**Required actions:**
1. In the XML parsing question, start at the words "Reputation: 13" and stop after "formatted xml data.". Reproduce that passage, substituting "well-formed" for each occurrence of "well formatted".
2. According to the XML parsing question, why does the poster ask for guidance? Answer in one to three sentences.

[Text for analysis — start]

Reputation: 13
I have got this XML file which is not well formatted but I need to to parse this anyhow.I have tried all parsing options say DOM / SAX parsing but still could not achieve it, Tried this
So could anyone please guide me how do I parse such not well formatted xml data.
Here's the XML file
<?xml version="1.0" ?>
<Employee>
<Name> Jack
<EMPID> EMP001 <Address> 12 CA, USA</Address>
</EMPID>
</Name>
</Employee>
Parsing Code
DocumentBuilderFactory docBuilderFactory = DocumentBuilderFactory
.newInstance();
DocumentBuilder docBuilder = docBuilderFactory.newDocumentBuilder();
Document doc = docBuilder.parse(new File(
"new.xml"));
// normalize text representation
doc.getDocumentElement().normalize();
System.out.println("Root element of the doc is "
+ doc.getDocumentElement().getNodeName());
NodeList listOfPersons = doc.getElementsByTagName("NAME");
int totalPersons = listOfPersons.getLength();
for (int s = 0; s < listOfPersons.getLength(); s++) {
Node firstPersonNode = listOfPersons.item(s);
if (firstPersonNode.getNodeType() == Node.ELEMENT_NODE) {
Element firstPersonElement = (Element) firstPersonNode;
// -------
NodeList firstNameList = firstPersonElement
.getElementsByTagName("Name");
Element firstNameElement = (Element) firstNameList.item(0);
NodeList textFNList = firstNameElement.getChildNodes();
System.out
.println("Name : "

[Text for analysis — finish]
[Records shown — start]

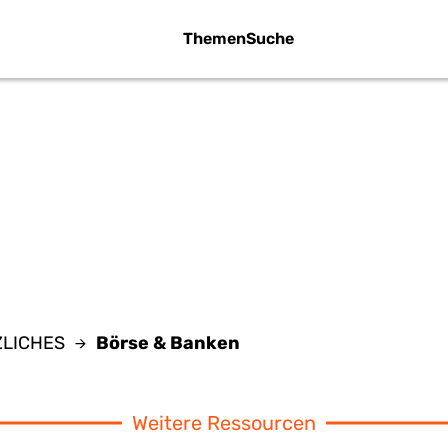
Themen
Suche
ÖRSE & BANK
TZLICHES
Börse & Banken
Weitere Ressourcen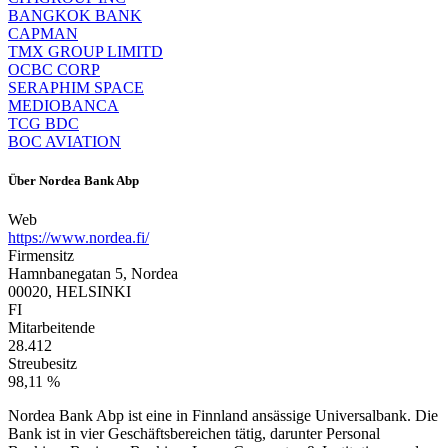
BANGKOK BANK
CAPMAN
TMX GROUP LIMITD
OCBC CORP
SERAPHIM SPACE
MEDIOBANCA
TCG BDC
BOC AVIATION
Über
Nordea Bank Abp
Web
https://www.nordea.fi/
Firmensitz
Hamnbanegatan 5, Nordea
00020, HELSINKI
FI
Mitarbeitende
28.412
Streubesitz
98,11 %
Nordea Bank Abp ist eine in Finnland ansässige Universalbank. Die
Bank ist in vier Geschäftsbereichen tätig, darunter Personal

[Records shown — finish]
[Records shown — start]

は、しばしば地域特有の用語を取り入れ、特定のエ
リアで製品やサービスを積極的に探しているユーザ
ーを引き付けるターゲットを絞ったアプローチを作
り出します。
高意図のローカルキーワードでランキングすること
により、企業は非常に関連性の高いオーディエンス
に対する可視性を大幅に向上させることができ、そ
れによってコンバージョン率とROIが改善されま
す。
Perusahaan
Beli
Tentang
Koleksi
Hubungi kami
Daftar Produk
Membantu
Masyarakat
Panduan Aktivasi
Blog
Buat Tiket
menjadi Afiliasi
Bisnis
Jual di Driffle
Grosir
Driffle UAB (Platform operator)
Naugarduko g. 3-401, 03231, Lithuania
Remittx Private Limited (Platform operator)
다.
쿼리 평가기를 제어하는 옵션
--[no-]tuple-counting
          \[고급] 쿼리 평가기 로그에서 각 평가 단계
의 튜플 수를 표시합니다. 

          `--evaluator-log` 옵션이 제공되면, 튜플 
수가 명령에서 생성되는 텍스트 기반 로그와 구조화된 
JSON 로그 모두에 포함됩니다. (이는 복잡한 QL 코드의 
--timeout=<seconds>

[Records shown — finish]

**Exercise results:**
1.
Reputation: 13
I have got this XML file which is not well-formed but I need to to parse this anyhow.I have tried all parsing options say DOM / SAX parsing but still could not achieve it, Tried this
So could anyone please guide me how do I parse such not well-formed xml data.

2. The poster has an XML file that is not well formatted but still needs to parse it. They tried all the parsing options, DOM and SAX, and still could not do it.